The pandemic update from Britain: protective gear, black holes, and dead rats

Some days the government gives me so much to make fun of that it’s just embarrassing.

Not so many days ago that we’ve forgotten about it yet, the government announced with great fanfare and many imaginary trumpets that it was buying protective equipment from Turkey to make up for the shortfall it had created. 

Okay, they didn’t say it that way. It was something about the shortfall that mysteriously created itself in spite of our government working day and night to procure the best equipment that our heroic frontline staff needs.

Anyway, a shipment was on its way. Along with a few more notes from the trumpets. 

After mysterious delays, the shipment limped into the airport and turned out to be less than a tenth of what they fanfare’d. 

Now the story’s worse than that: The 400,000 surgical gowns that did arrive are unusable. Or possibly most of them are unusable. I’ve heard the story both ways from different news outlets, probably because the trumpets are interfering with reception.

Either way, the gowns would expose the users to infection.

Stop, people. It’s not Christmas. I have more than enough to work with. 


Irrelevant photo: A gerbera daisy.

Speaking of protective gear, Robert Jenrick, the housing, community, and local government secretary offered an explanation of why we’re having so much trouble getting protective gear where it’s needed: “Supply . . . in some areas is in short supply.”

Once you understand that, you can be more sympathetic.

Apologies for a messy link here. The quote’s in there, but you’ll have to dig around a bit.


Forgive me for recycling something I already put on Twitter, but our cat, Fast Eddie, brought dead rats home for two nights running, and he has me worried: If this keeps up, who’s going to run the country?


Now, about that tracing app that People Who Know These Things say may not work: Here’s the problem–or here’s the part of the problem I understand. The app relies on a kind of herd immunity. Not the kind that, if enough people die of Covid-19 and enough people get it but don’t die, will protect the people who did neither. This is virtual herd immunity. It relies on some minimum number of Android users in an area signing up for the app. If they don’t, it won’t work. 

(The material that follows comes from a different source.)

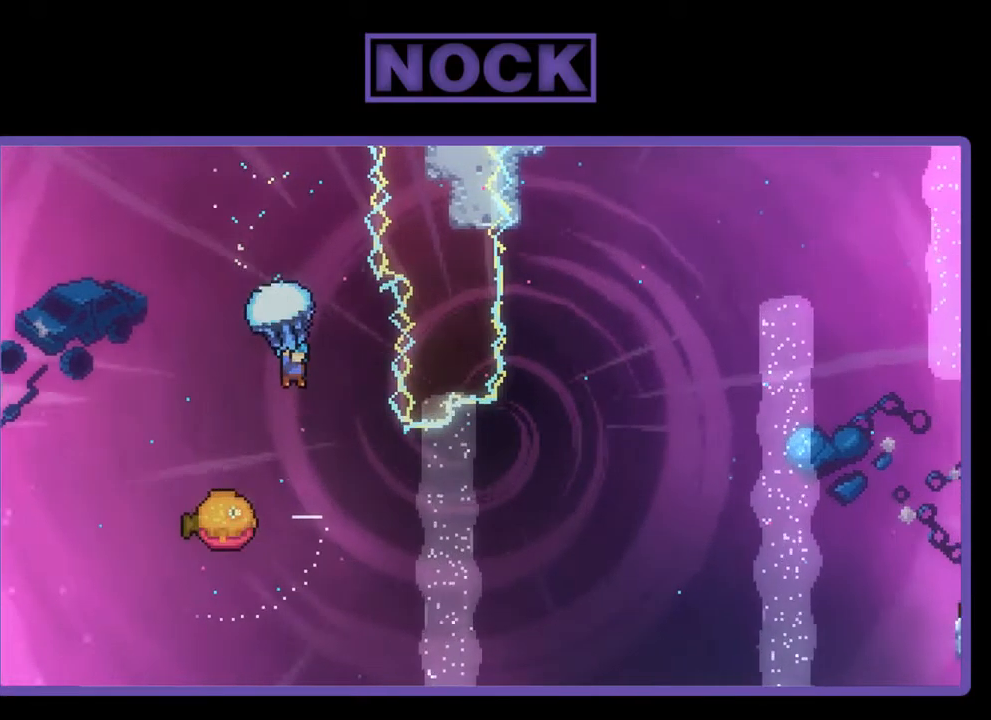
{"buttons": ["DPAD_LEFT"], "left_stick": "center", "events": [[134, "DPAD_RIGHT", "up"], [184, "R2", "up"], [417, "DPAD_LEFT", "down"]]}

The root of the problem is that Android phones aren’t allowed to stay connected to Bluetooth for long once they’re minimized. Basically, they hang up. Once that happens, the phone won’t register contact with an app on a nearby phone. So if one of the people carrying those phones is infected or needs to be told that the other person is? Even if when they passed each other they fell into each other’s arms and kissed with 46 minutes worth of passion, the apps on their phones would ignore each other. 

The only way to keep the app awake on an Android is for its owner to pass by a whole bunch of other Android owners who are all using the app. If that happens, their phones will chastely brush electronic feelers and the app will send the information to a central database.

Australia tried something similar in its app and now says the app “progressively deteriorated.”

The UK government is now “open” to the possibility of ditching the app and using a different one.

No, I don’t know how much that detours cost either.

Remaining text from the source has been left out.